§ PROBLEM STATEMENT:
Locate each line in the records that contains the string "járólapok", matching case exactly, and copy those lines.
::: DATA FOR THIS TASK
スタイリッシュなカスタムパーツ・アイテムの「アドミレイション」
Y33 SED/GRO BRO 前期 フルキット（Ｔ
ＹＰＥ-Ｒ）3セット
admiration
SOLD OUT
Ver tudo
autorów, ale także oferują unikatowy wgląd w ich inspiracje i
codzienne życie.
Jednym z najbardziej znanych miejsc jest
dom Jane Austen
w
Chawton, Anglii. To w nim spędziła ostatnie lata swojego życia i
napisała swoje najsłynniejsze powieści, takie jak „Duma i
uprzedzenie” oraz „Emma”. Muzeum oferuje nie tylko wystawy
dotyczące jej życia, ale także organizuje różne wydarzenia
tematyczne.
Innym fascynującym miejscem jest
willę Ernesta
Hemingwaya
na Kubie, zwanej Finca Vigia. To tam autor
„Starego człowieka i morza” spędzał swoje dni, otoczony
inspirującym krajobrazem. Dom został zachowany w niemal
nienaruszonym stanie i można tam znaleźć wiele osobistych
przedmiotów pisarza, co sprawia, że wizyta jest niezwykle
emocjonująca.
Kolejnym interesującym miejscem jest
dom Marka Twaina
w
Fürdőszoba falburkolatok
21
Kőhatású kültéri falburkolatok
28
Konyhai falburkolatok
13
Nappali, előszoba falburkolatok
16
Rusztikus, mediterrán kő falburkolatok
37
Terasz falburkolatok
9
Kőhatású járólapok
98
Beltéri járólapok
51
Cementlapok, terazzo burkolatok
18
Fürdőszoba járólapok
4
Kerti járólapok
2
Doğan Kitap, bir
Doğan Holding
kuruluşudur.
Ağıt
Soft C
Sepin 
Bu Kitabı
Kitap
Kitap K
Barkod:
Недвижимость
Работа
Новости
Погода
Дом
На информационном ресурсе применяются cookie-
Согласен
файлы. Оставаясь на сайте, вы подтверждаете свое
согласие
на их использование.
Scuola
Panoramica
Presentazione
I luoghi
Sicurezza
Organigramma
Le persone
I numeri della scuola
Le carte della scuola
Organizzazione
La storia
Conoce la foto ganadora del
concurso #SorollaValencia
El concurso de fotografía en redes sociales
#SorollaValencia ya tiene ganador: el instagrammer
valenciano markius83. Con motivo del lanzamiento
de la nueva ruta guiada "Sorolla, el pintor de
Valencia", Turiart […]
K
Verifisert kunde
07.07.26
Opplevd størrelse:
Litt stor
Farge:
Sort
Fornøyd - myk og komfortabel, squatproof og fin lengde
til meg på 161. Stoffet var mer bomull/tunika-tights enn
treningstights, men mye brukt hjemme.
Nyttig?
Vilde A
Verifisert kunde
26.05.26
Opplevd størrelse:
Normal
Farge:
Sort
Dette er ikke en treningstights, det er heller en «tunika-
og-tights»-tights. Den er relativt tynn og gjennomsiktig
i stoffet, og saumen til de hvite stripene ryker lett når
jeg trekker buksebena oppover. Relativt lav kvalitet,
::::::
§ YOUR RESPONSE:
Kőhatású járólapok
Beltéri járólapok
Fürdőszoba járólapok
Kerti járólapok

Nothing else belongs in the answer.